**Work instruction**
Below are some records. Print exactly the lines between the one holding "EUR 10.936,99 |" and the one holding "Diese Tabelle zeigt, wie", inclusive, and nothing else.

┌─ Records shown

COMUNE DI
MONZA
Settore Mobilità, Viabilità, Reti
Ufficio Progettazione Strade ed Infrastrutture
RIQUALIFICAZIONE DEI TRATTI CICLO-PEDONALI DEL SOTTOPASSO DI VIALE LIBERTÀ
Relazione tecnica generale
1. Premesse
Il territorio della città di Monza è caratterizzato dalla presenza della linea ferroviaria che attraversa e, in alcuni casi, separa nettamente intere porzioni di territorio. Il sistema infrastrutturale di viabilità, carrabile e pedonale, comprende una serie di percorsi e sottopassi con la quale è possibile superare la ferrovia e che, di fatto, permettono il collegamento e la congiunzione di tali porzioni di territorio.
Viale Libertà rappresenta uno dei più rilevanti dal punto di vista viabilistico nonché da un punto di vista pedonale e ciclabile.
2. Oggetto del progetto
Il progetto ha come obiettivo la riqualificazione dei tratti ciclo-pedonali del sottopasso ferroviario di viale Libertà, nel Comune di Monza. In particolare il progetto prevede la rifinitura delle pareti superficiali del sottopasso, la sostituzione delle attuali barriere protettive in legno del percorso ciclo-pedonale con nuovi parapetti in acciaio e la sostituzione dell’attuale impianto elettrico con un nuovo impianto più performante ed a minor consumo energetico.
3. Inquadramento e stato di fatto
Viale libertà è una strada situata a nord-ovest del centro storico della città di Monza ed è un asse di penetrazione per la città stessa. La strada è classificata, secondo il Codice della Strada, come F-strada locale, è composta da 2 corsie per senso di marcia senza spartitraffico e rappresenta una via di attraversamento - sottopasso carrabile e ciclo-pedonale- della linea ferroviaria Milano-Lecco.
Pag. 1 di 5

└─
┌─ Records shown

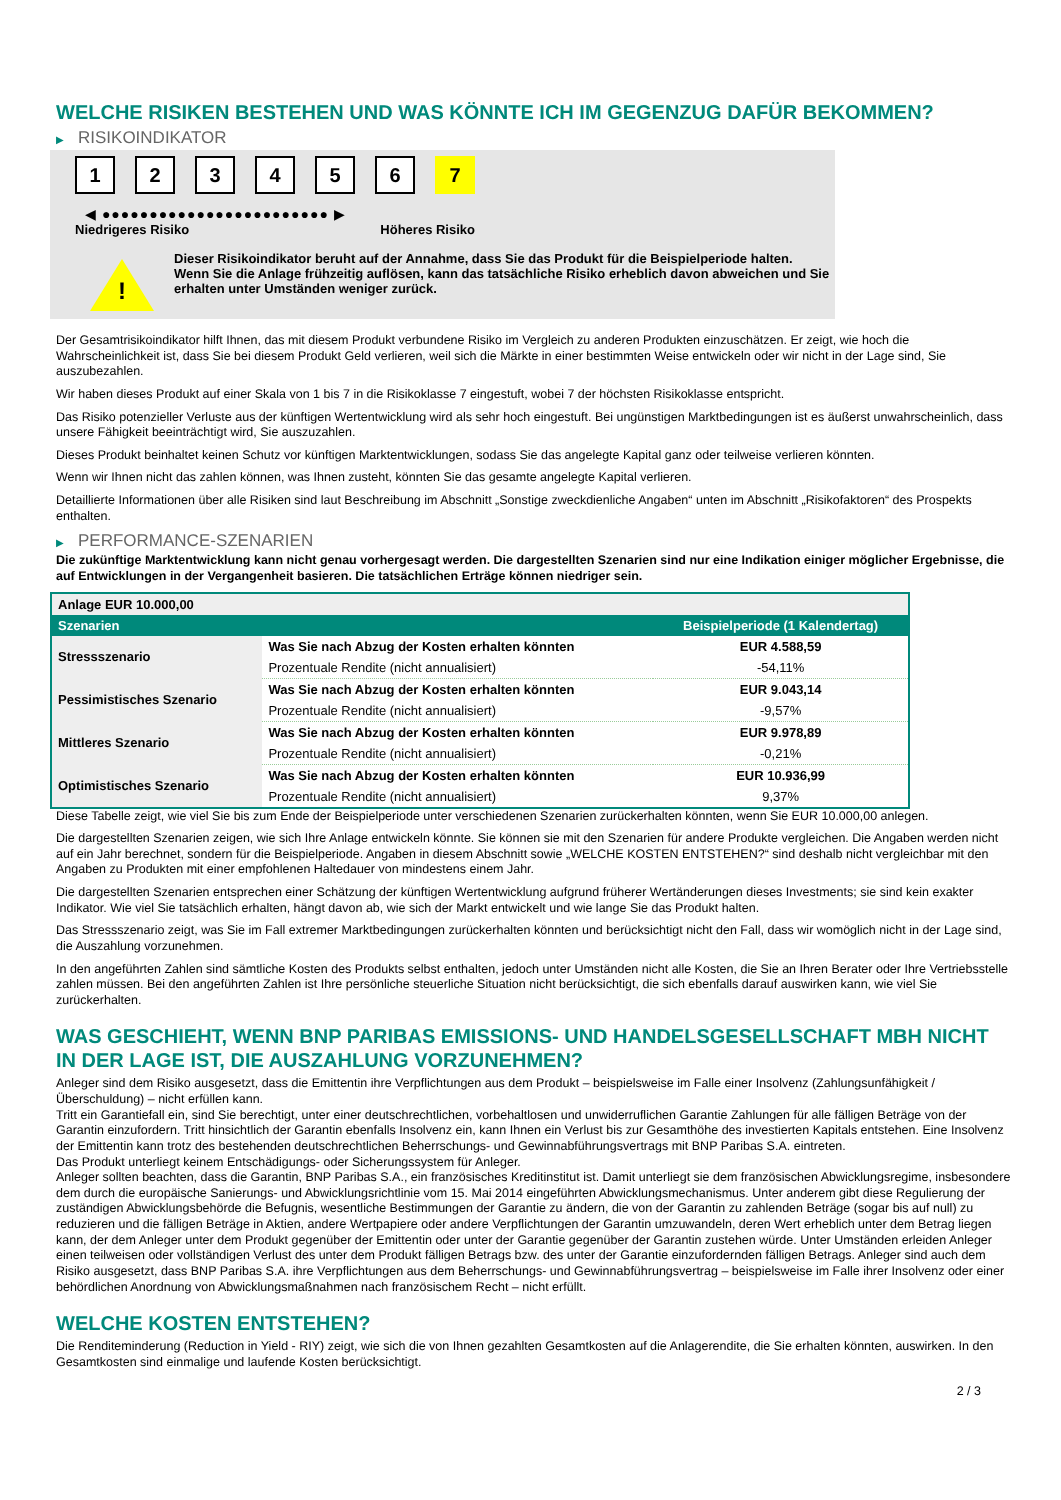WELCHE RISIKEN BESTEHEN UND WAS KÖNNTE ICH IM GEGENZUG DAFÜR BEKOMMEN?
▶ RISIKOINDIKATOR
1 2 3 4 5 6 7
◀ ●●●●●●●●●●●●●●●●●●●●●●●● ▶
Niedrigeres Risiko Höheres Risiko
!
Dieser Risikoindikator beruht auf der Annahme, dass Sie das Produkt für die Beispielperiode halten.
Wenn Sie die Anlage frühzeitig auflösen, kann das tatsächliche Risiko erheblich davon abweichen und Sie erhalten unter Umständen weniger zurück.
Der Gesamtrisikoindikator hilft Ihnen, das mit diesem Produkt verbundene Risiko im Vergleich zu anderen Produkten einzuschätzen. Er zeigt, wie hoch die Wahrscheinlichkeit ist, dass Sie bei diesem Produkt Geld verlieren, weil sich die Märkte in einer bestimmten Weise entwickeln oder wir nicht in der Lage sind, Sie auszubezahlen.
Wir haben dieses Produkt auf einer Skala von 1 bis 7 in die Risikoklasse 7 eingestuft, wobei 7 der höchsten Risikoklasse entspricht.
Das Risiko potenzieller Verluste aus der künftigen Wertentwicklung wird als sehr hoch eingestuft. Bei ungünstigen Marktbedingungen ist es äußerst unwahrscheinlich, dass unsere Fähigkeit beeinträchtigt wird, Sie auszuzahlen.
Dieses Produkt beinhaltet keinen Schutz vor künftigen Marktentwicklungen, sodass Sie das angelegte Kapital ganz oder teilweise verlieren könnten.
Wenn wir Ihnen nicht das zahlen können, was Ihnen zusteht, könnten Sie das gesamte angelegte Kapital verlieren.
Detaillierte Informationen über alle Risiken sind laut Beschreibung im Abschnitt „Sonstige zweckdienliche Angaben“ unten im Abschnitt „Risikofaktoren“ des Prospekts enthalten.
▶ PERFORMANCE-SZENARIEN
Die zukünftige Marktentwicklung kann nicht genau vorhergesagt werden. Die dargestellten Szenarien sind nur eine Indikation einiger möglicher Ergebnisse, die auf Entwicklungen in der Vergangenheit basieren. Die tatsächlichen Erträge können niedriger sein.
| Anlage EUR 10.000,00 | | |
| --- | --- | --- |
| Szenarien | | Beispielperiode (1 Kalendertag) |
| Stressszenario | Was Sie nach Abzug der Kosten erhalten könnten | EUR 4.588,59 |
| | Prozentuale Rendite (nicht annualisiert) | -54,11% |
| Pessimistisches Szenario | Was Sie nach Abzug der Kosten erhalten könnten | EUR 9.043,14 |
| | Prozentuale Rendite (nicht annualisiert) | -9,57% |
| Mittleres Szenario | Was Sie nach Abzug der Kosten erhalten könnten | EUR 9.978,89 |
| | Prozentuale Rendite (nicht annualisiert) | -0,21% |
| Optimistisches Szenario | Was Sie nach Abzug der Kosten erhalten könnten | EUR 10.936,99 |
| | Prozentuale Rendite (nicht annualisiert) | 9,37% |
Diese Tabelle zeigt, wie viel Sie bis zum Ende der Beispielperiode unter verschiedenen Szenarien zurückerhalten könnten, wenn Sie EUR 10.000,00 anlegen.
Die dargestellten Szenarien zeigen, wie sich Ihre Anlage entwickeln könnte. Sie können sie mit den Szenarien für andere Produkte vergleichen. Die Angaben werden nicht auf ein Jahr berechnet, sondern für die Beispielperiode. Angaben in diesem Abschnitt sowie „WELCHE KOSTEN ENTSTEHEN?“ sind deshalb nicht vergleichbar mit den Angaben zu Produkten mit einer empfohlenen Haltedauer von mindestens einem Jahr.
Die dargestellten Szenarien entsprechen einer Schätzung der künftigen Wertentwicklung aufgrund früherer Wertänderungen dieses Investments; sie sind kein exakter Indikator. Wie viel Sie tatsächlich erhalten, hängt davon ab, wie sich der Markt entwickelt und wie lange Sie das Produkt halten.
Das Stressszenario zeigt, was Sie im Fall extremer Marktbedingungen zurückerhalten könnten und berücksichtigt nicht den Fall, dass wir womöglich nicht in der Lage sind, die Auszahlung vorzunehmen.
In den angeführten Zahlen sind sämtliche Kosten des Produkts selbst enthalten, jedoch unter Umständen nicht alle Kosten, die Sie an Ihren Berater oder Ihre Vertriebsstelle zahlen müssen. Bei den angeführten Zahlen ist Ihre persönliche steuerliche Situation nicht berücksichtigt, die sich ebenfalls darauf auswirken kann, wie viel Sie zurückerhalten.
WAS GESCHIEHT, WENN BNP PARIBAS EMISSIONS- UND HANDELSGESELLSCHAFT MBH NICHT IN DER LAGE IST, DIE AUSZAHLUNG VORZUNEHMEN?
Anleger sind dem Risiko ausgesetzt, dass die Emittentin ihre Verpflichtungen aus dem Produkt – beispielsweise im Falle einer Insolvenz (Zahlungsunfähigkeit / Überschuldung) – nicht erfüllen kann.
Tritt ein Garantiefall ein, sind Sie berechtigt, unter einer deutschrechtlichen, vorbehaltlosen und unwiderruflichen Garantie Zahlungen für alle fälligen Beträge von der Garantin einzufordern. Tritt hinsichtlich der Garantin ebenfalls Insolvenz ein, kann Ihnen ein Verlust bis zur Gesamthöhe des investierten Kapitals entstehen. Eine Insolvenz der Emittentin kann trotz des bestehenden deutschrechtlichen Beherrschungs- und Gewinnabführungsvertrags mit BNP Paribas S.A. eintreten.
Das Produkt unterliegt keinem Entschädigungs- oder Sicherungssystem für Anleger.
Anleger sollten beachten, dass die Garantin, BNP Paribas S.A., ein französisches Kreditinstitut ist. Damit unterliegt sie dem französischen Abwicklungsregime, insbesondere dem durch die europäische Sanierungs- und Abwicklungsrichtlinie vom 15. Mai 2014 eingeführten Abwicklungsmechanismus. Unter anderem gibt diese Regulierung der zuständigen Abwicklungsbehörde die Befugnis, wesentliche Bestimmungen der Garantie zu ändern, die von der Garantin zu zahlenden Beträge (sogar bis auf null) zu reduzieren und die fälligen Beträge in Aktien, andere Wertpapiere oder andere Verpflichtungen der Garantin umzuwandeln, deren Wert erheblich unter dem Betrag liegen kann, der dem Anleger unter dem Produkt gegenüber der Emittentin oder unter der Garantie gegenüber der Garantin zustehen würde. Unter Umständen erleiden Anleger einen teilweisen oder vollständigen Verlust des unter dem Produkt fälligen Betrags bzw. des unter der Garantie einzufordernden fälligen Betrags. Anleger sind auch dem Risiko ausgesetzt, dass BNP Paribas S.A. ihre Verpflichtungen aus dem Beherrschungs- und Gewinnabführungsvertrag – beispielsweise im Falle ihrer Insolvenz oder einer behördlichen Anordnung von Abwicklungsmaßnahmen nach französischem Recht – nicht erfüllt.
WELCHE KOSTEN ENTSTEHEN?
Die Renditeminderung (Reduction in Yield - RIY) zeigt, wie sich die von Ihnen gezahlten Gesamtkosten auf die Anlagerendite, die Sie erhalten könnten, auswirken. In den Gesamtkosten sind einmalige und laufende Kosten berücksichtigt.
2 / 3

└─

**Result of this task**
| Optimistisches Szenario | Was Sie nach Abzug der Kosten erhalten könnten | EUR 10.936,99 |
| | Prozentuale Rendite (nicht annualisiert) | 9,37% |
Diese Tabelle zeigt, wie viel Sie bis zum Ende der Beispielperiode unter verschiedenen Szenarien zurückerhalten könnten, wenn Sie EUR 10.000,00 anlegen.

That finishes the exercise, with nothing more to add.